**Consegna**
Aggiorna il passo dell'articolo sulla Juventus che inizia con "ZERO - ai sei" e finisce con "postumi dell'infortunio. Imbarazzanti.", sostituendo "Bonucci" con "Chiellini".

**Testo di lettura**
● ● ● ● ●
DA ZERO A DIECI - ZERO A QUEI SEI MINUTI, DIECI ALLA PRODEZZA DI RABIOT

08.07.2020 12:30 di Massimo Pavan Twitter:    Vedi letture
© foto di Matteo Gribaudi/Image Sport
DA ZERO A DIECI -  ZERO A QUEI SEI MINUTI, DIECI ALLA PRODEZZA DI RABIOT

Sconvolti, o se preferite basiti, prendere quattro gol in nemmeno un tempo, tre in sei minuti non è da Juve. Se una squadra è in difficoltà ragiona, butta la palla in tribuna o ragiona e la Juventus ieri non ha ragionato. Avesse ragionato avrebbe rallentato, la famosa "halma" di Allegri, invece tutti avanti ed è arrivato il terzo gol ed il quarto su un errore da dilettanti allo sbaraglio. 

ZERO - ai sei minuti della Juventus, inspiegabili, indefinibili, inimmaginabili, tremendi, un film horror che dura sei minuti e che ci lascia stupefatti.

UNO - come la tassa da pagare per la Juventus, il rigore contro. Francamente è imbarazzante come quasi in ogni partita ce ne sia uno contro i bianconeri, va bene così.

DUE -  come i gol fatti, l'attacco ieri ha funzionato, se fai due reti a San Siro e non vinci, qualcosa non va.

TRE -  alla difesa, tutti nessuno escluso. Bonucci con braccio equivoco, anche sfortunato se proprio vogliamo dirla tutta, ma su gol di Kessie, che si gira a fare? Rugani imbarazzante su Rabic e Leao, Danilo non si capisce che ci faccia alla Juve e se sia arrivato da Marte, mentre Alex Sandro forse stava ancora patendo i postumi dell'infortunio. Imbarazzanti.
● ● ● ● ●
**Voci estratte**
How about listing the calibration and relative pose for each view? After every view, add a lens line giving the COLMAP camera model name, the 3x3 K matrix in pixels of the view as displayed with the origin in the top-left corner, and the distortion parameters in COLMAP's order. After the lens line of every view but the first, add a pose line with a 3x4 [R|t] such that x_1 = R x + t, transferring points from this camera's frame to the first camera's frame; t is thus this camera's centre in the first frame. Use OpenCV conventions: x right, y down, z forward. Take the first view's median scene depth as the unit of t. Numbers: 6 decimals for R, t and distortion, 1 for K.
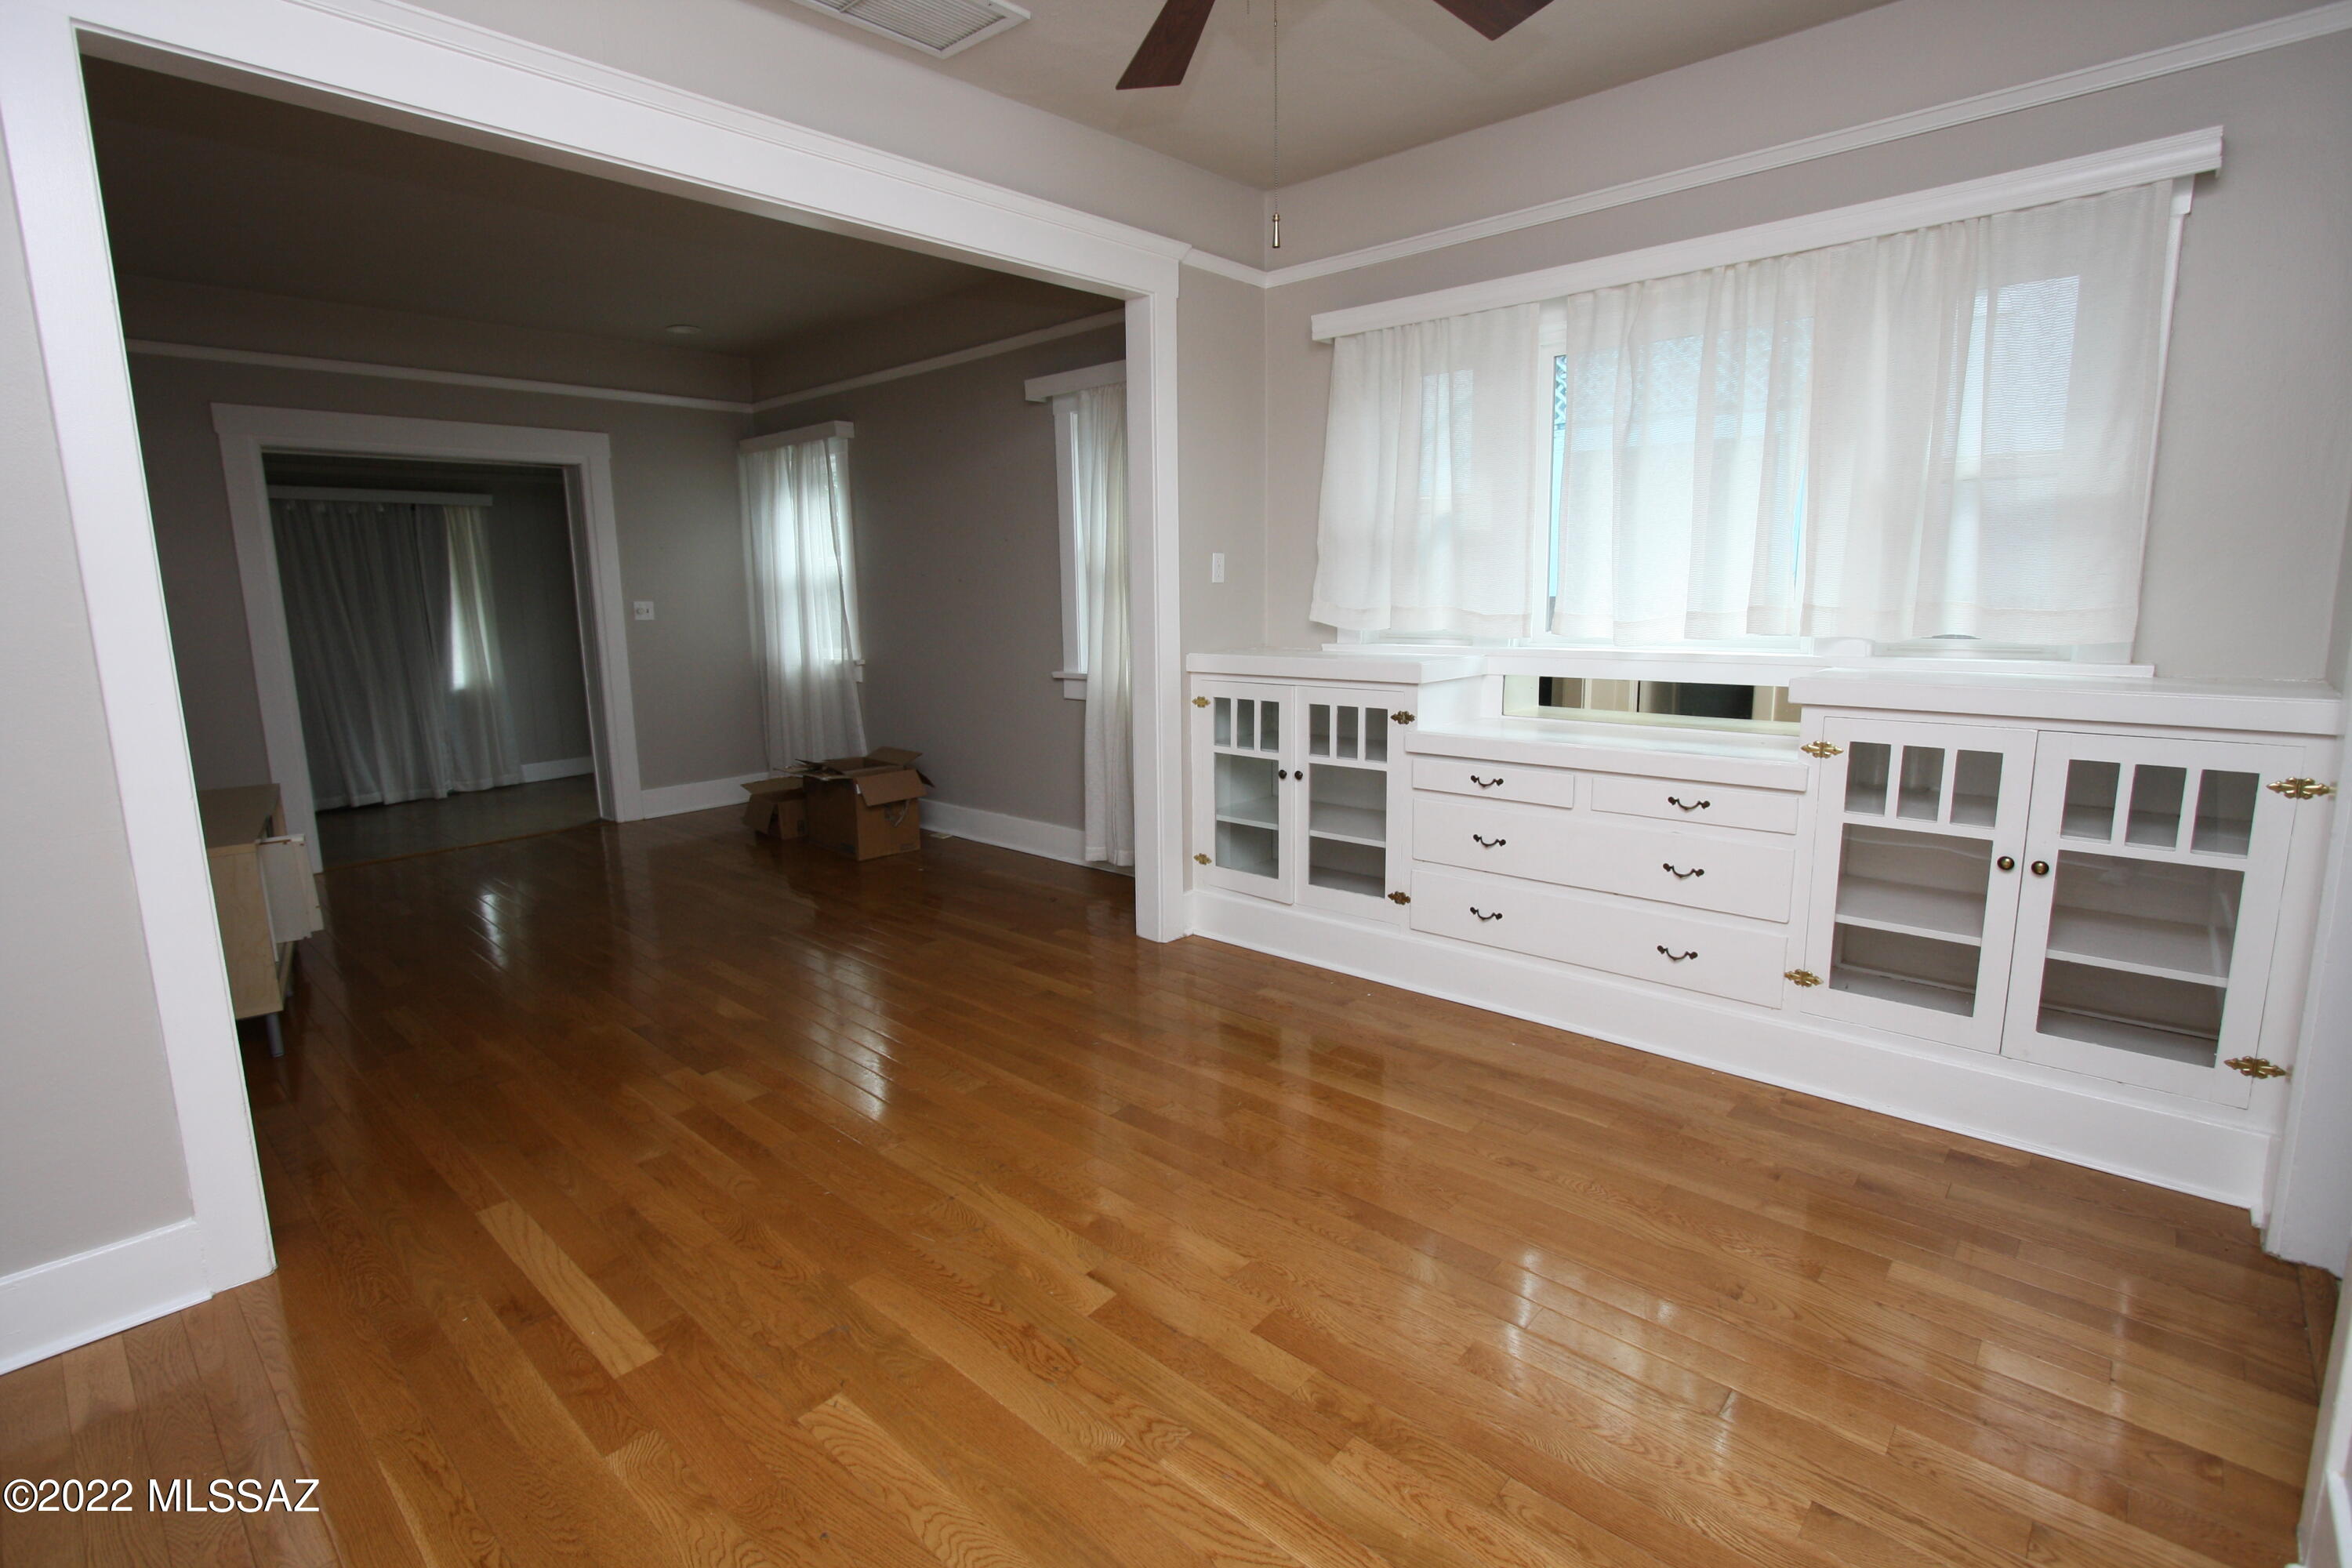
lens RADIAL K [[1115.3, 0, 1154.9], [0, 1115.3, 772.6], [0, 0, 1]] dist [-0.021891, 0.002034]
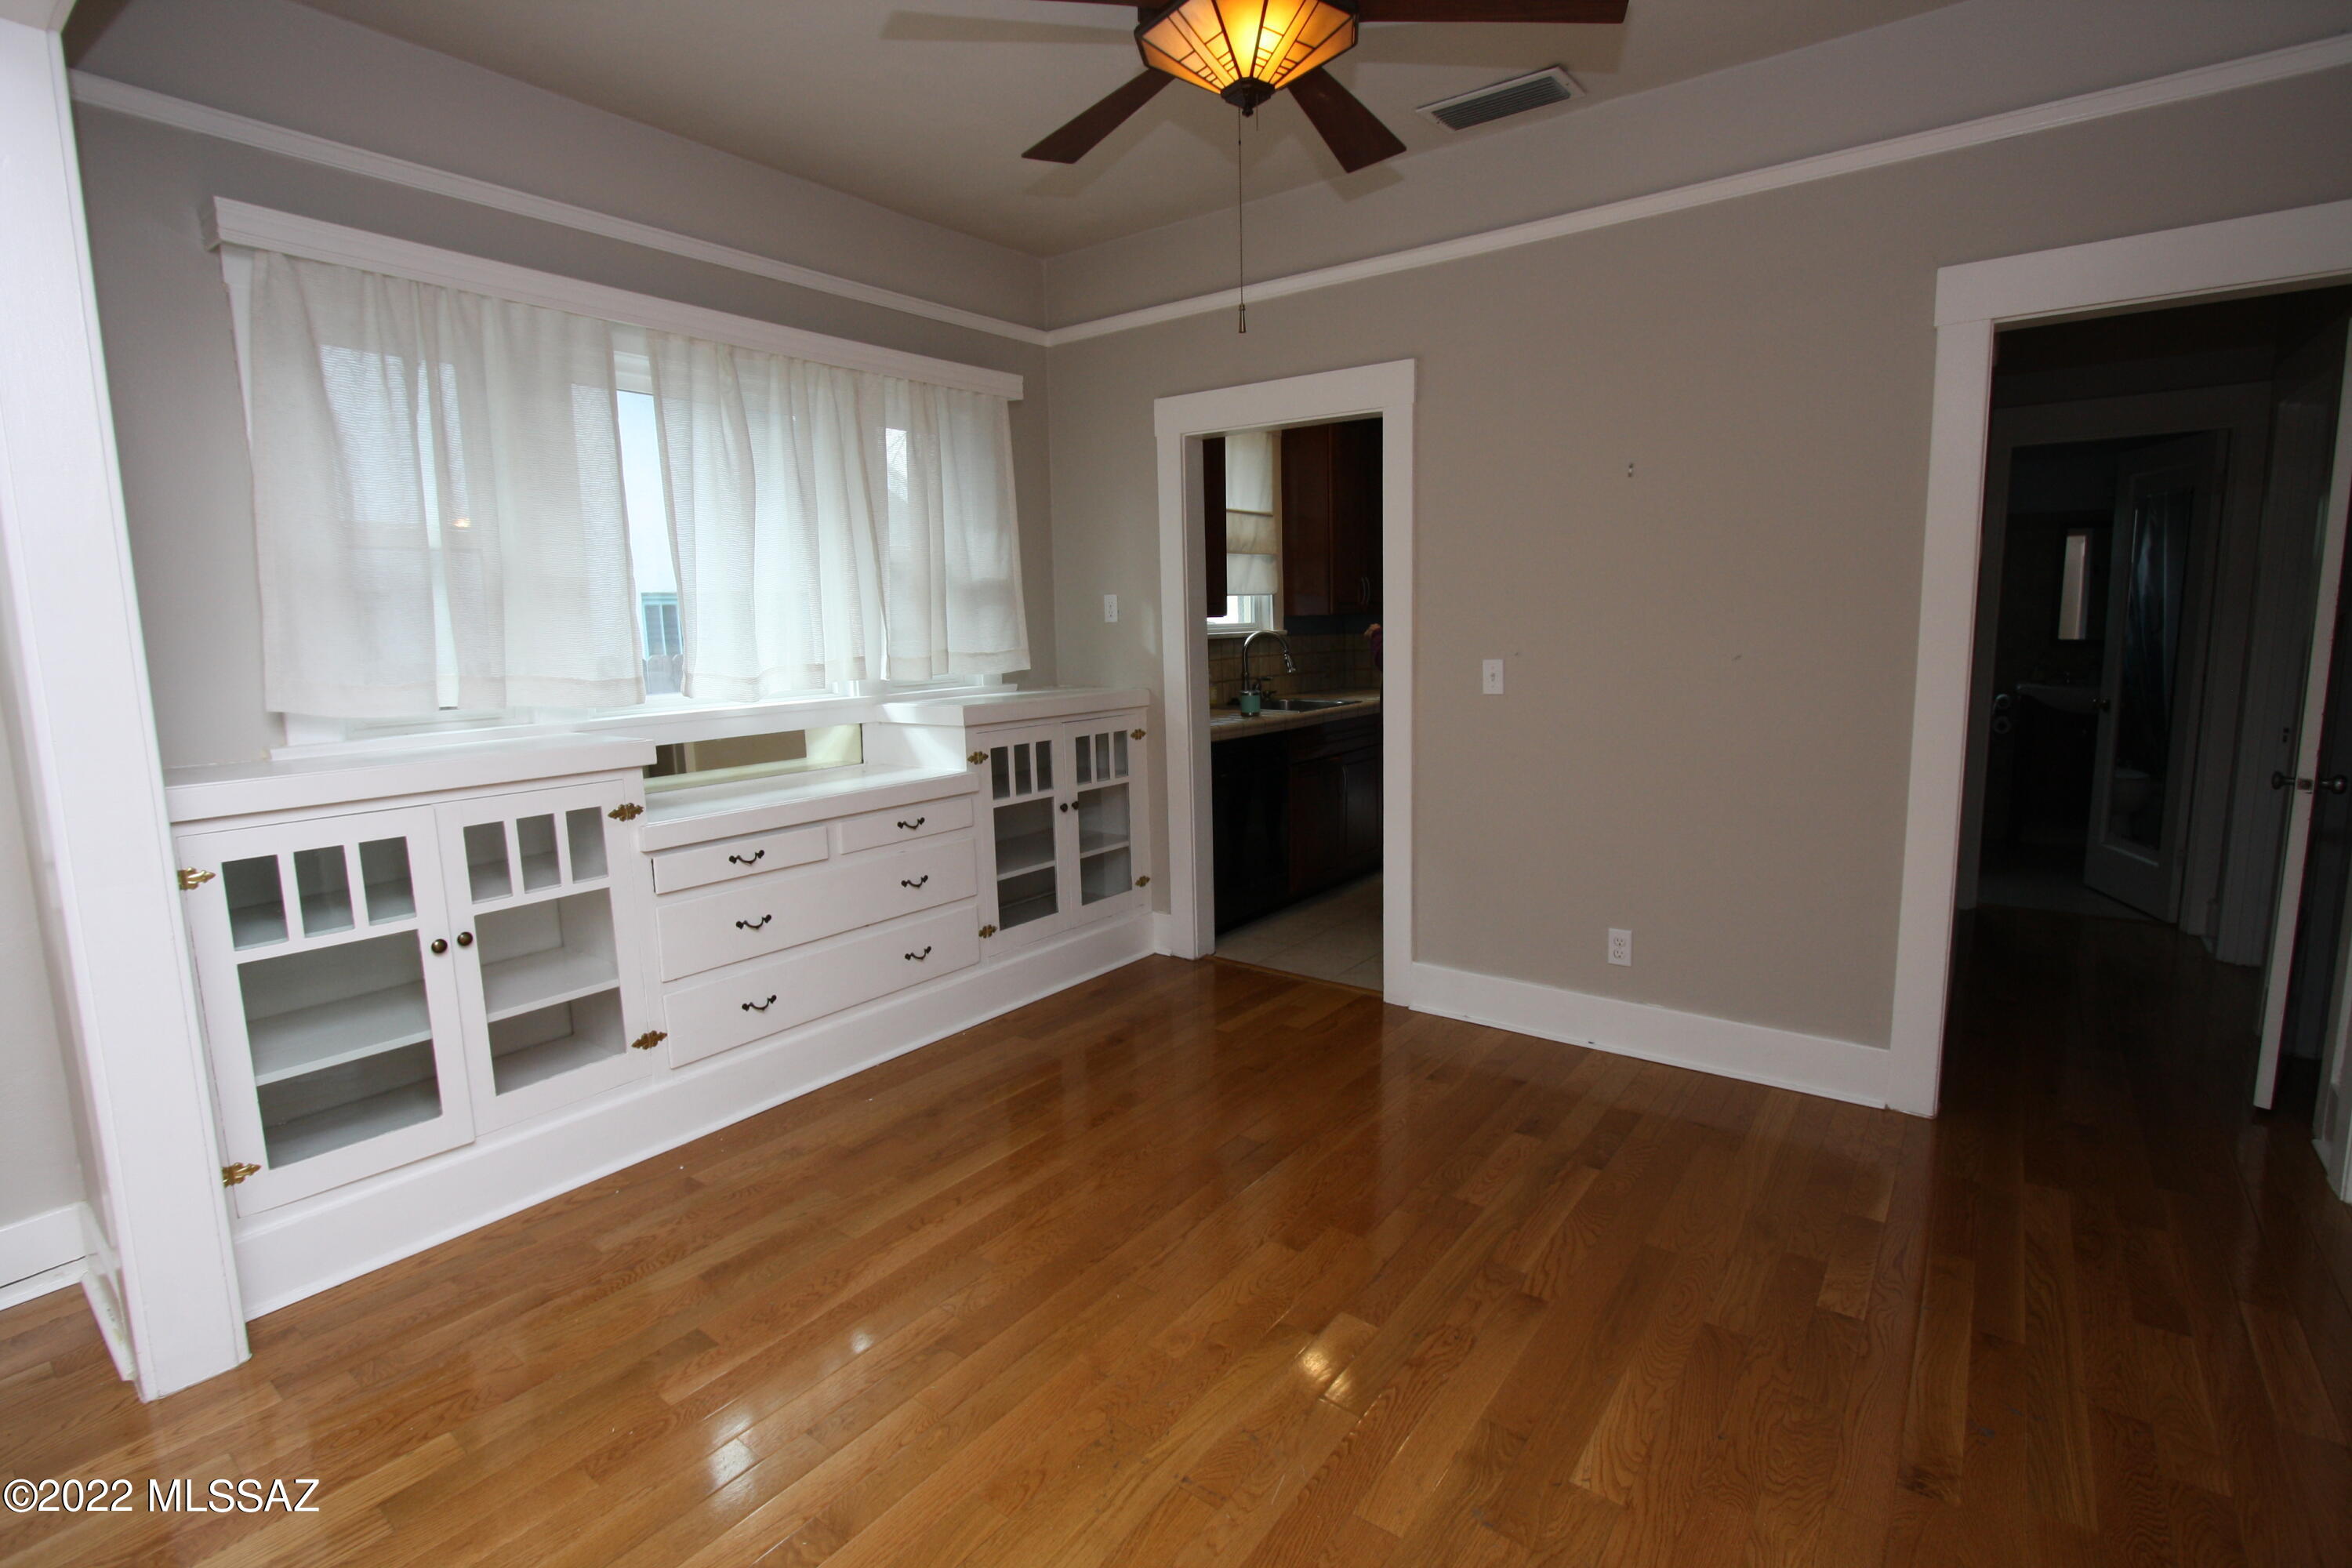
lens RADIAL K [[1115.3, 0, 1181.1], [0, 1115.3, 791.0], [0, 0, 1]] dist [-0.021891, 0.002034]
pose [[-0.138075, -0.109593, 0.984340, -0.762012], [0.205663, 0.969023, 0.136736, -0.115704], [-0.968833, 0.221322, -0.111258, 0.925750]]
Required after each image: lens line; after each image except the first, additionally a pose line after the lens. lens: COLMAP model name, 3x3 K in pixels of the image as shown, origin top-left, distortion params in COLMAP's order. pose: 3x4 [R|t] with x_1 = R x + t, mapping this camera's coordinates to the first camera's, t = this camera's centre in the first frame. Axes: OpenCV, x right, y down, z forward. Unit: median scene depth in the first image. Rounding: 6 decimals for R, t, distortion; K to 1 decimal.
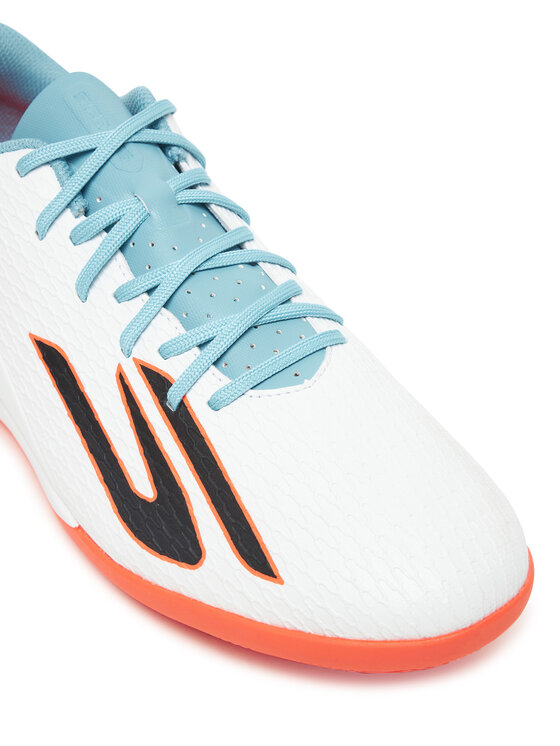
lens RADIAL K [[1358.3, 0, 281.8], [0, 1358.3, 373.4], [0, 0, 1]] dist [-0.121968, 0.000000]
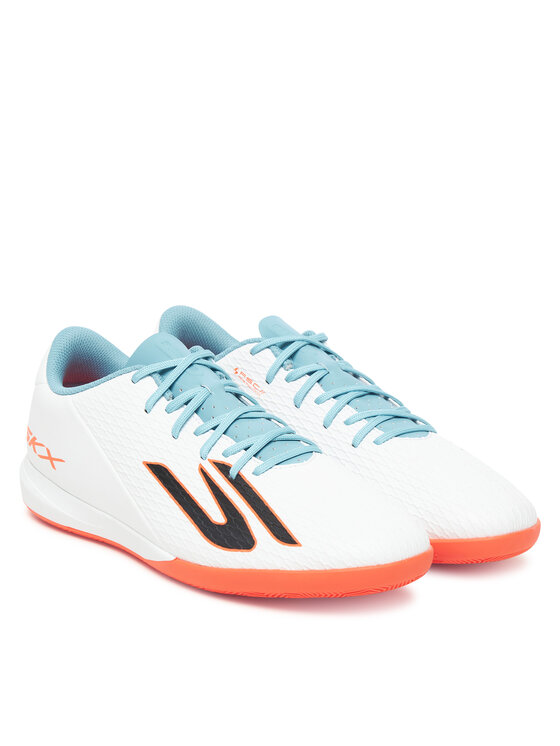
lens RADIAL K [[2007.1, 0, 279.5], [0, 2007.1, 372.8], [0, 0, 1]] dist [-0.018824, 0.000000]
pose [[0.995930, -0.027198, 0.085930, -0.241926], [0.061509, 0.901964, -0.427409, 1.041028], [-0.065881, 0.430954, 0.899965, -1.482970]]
● ● ● ● ●
**Risposta**
ZERO - ai sei minuti della Juventus, inspiegabili, indefinibili, inimmaginabili, tremendi, un film horror che dura sei minuti e che ci lascia stupefatti.

UNO - come la tassa da pagare per la Juventus, il rigore contro. Francamente è imbarazzante come quasi in ogni partita ce ne sia uno contro i bianconeri, va bene così.

DUE -  come i gol fatti, l'attacco ieri ha funzionato, se fai due reti a San Siro e non vinci, qualcosa non va.

TRE -  alla difesa, tutti nessuno escluso. Chiellini con braccio equivoco, anche sfortunato se proprio vogliamo dirla tutta, ma su gol di Kessie, che si gira a fare? Rugani imbarazzante su Rabic e Leao, Danilo non si capisce che ci faccia alla Juve e se sia arrivato da Marte, mentre Alex Sandro forse stava ancora patendo i postumi dell'infortunio. Imbarazzanti.